**About this exercise:** Your task is to copy the lines of the data below from the line holding "19. TrancEye – Behind the Fog (Original Mix)" through the line holding "SAT score, in", inclusive, exactly and with nothing added.

*** Records supplied Section Begins ***

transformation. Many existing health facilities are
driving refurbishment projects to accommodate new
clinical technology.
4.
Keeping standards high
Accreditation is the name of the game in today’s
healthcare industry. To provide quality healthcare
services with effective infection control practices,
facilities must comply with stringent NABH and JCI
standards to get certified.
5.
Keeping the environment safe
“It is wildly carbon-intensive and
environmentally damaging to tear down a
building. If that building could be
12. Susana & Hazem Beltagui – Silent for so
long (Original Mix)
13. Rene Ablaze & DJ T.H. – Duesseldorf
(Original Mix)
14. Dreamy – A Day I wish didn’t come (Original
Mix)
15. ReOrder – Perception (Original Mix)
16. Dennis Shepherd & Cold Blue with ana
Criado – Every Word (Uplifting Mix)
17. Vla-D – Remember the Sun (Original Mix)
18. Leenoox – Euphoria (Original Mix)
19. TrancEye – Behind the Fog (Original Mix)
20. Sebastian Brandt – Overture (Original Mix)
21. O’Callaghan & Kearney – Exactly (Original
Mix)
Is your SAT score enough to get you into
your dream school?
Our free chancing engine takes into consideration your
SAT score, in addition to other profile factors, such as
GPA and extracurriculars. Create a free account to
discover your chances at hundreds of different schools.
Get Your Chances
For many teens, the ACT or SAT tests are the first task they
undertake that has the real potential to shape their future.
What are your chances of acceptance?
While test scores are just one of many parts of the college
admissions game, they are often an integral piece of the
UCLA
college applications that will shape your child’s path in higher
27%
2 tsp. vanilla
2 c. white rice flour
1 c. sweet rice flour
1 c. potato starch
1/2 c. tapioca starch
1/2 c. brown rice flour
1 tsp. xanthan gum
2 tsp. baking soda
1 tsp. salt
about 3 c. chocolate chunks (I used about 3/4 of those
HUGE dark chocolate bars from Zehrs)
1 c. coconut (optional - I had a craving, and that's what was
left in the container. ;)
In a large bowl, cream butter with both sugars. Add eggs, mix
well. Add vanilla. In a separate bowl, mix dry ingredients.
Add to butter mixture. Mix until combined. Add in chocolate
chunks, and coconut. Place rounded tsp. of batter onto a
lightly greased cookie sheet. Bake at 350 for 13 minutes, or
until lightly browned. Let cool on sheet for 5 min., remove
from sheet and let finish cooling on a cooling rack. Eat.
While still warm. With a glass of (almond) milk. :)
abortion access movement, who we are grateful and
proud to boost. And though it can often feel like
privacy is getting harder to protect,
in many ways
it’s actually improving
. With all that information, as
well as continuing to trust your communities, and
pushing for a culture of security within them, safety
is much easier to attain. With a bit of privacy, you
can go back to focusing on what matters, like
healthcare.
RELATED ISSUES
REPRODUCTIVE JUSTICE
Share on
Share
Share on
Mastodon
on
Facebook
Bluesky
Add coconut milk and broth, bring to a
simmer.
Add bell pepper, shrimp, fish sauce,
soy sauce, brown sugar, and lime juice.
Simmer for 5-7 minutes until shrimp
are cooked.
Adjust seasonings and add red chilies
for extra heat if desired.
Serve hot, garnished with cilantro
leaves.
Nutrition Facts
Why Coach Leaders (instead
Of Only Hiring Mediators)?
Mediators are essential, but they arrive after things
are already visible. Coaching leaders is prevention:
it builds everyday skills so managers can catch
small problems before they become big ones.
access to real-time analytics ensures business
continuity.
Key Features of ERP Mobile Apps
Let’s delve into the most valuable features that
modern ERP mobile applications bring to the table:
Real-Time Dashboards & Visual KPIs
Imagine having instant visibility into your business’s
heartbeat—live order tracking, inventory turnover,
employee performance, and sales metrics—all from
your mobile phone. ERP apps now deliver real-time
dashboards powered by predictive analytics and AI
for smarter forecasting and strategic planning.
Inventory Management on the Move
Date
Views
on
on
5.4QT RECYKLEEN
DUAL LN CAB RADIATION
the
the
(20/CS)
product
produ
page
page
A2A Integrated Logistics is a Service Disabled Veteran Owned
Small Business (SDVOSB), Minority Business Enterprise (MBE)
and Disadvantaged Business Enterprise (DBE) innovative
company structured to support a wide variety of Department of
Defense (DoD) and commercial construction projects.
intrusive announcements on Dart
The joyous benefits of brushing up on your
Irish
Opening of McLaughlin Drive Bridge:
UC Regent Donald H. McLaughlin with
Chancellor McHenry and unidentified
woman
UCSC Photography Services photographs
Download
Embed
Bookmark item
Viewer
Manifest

*** Records supplied Section Ends ***

**Task solution:**
19. TrancEye – Behind the Fog (Original Mix)
20. Sebastian Brandt – Overture (Original Mix)
21. O’Callaghan & Kearney – Exactly (Original
Mix)
Is your SAT score enough to get you into
your dream school?
Our free chancing engine takes into consideration your
SAT score, in addition to other profile factors, such as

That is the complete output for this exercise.